# Activity
Update the text of every row below by replacing "Lun a Vier" with "Lunes a Viernes", keeping all other text unchanged. Leave the pictures out of the output.

# Supplied entries
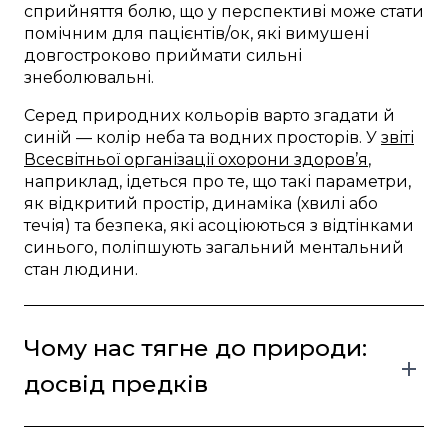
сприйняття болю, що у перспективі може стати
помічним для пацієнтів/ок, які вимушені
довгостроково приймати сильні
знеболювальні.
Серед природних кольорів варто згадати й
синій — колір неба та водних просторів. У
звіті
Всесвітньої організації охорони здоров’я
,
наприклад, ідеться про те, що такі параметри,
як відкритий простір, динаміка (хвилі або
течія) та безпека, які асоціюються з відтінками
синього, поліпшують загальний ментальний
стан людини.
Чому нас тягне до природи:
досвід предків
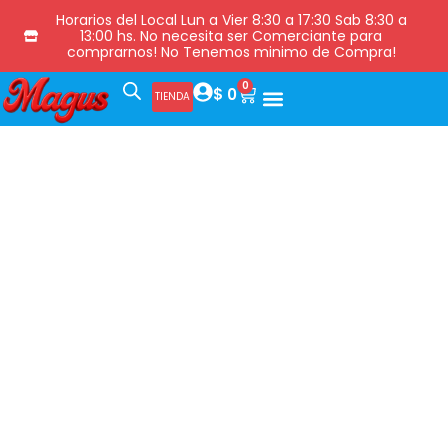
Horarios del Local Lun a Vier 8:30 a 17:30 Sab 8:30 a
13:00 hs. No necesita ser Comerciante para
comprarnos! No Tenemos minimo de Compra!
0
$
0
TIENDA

# Solution for this exercise
сприйняття болю, що у перспективі може стати
помічним для пацієнтів/ок, які вимушені
довгостроково приймати сильні
знеболювальні.
Серед природних кольорів варто згадати й
синій — колір неба та водних просторів. У
звіті
Всесвітньої організації охорони здоров’я
,
наприклад, ідеться про те, що такі параметри,
як відкритий простір, динаміка (хвилі або
течія) та безпека, які асоціюються з відтінками
синього, поліпшують загальний ментальний
стан людини.
Чому нас тягне до природи:
досвід предків
Horarios del Local Lunes a Viernes 8:30 a 17:30 Sab 8:30 a
13:00 hs. No necesita ser Comerciante para
comprarnos! No Tenemos minimo de Compra!
0
$
0
TIENDA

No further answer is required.